Another input: [[1, 3], [2, 6], [8, 10], [15, 18]]

  • Sort: already sorted.
  • Merge [1, 3] and [2, 6] → [1, 6]
  • [8, 10] does not overlap with [1, 6] → add as-is
  • [15, 18] is also non-overlapping → add
Final result: [[1, 6], [8, 10], [15, 18]]

Alternative Approaches

Though the greedy approach is optimal and elegant, there are other less efficient or less clean ways:

  • Brute force pairwise comparison: Check all pairs of intervals for overlap and merge accordingly. This requires complex bookkeeping and results in O(n²) time.
  • Using a separate stack: Some variations use a stack to track merges, but the logic is equivalent to using a result list and more memory-heavy.

Time and Space Complexity

Time Complexity: O(n log n) — This comes from sorting the intervals.

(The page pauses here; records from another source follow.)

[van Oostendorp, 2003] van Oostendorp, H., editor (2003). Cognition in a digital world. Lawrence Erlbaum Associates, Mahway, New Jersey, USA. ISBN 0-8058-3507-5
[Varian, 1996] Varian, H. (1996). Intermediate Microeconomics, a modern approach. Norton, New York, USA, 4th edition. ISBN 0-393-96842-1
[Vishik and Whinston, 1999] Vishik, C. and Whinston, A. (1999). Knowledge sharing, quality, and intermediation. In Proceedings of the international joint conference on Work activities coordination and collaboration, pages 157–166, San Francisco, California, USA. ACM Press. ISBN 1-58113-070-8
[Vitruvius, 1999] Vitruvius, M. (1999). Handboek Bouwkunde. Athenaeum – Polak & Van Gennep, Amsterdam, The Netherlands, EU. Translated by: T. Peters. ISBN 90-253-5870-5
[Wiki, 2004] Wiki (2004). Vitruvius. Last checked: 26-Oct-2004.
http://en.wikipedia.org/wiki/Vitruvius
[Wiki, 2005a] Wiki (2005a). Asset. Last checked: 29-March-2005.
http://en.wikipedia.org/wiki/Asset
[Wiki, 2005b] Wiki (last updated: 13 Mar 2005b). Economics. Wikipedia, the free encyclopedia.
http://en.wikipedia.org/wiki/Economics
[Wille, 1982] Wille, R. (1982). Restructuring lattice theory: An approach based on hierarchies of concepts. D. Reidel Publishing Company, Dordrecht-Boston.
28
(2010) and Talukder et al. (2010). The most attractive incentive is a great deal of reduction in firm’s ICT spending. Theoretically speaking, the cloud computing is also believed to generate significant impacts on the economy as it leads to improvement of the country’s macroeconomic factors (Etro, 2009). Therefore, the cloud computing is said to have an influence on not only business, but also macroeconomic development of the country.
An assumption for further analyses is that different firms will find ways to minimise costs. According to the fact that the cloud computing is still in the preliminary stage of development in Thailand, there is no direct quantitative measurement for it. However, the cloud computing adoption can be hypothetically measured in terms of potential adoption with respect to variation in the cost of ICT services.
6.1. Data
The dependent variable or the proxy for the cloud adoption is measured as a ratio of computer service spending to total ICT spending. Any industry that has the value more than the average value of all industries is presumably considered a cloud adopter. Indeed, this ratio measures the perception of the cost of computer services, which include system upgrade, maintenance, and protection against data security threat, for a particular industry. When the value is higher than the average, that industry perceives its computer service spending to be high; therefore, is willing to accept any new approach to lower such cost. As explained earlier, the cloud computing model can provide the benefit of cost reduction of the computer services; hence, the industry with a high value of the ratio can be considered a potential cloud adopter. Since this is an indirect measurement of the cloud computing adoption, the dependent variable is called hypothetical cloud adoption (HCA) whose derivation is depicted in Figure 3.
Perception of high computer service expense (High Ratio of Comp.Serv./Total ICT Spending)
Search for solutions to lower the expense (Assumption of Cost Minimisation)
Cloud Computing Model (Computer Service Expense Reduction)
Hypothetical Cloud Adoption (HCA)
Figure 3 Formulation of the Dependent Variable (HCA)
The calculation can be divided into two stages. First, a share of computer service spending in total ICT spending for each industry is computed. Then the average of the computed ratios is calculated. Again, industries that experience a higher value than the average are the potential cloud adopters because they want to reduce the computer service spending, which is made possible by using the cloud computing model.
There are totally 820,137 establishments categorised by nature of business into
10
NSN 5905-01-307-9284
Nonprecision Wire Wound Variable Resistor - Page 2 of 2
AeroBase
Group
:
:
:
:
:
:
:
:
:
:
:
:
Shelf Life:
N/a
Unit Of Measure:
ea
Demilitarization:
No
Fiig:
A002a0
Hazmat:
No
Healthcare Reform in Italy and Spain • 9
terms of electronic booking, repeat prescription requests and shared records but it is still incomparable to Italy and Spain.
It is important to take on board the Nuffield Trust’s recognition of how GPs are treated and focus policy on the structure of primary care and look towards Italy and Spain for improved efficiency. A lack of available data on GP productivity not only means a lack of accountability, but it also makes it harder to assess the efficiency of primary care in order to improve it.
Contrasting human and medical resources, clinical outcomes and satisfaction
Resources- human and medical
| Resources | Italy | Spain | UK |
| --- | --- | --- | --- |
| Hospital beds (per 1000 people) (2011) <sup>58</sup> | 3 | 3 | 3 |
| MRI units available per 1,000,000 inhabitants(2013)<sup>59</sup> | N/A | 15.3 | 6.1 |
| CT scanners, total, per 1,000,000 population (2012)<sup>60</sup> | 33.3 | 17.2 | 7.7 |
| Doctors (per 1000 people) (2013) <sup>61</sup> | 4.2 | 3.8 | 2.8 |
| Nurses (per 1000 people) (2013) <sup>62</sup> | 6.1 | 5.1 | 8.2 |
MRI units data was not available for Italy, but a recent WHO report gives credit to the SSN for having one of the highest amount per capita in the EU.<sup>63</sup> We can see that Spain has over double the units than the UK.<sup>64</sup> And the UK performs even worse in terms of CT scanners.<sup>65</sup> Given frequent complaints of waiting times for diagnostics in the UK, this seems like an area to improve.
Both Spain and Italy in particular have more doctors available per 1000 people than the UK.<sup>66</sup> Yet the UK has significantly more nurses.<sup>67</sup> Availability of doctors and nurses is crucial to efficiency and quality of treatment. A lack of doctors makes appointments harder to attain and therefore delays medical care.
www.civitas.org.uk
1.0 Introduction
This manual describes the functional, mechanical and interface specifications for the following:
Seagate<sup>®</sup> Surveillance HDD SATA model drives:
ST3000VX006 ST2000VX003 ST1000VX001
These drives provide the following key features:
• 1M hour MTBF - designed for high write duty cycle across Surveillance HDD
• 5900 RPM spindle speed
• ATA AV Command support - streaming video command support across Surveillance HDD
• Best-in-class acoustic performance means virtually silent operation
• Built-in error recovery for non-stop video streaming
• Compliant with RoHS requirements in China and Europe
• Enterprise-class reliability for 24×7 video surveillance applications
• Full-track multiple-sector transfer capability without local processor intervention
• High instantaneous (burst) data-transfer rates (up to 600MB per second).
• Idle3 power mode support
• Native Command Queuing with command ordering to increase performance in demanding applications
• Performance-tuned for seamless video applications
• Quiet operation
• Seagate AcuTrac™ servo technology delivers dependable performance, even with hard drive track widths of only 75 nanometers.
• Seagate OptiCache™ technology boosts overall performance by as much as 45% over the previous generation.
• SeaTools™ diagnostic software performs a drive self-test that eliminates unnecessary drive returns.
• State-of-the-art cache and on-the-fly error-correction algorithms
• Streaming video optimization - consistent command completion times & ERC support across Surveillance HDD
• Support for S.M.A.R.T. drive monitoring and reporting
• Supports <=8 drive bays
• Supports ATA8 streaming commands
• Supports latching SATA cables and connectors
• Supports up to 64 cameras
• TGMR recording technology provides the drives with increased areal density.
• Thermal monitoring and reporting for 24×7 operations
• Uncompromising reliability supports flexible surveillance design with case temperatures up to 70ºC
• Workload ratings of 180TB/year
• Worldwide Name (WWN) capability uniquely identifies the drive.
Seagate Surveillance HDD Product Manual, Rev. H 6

The merge process afterward is linear.
Space Complexity: O(n) — Required for storing the output list.

Edge Cases to Consider

  • An empty list of intervals → return an empty list.
  • Only one interval → return it as-is.
  • All intervals are disjoint → output is the same as input.
  • All intervals overlap into one big range → output is a single interval.

Conclusion

The “Merge Intervals” problem is an elegant example of how sorting followed by a single pass can simplify what would otherwise be a complex task. It's a perfect introduction to greedy algorithms and interval processing, with applications across scheduling, memory allocation, and range simplification in real-world systems.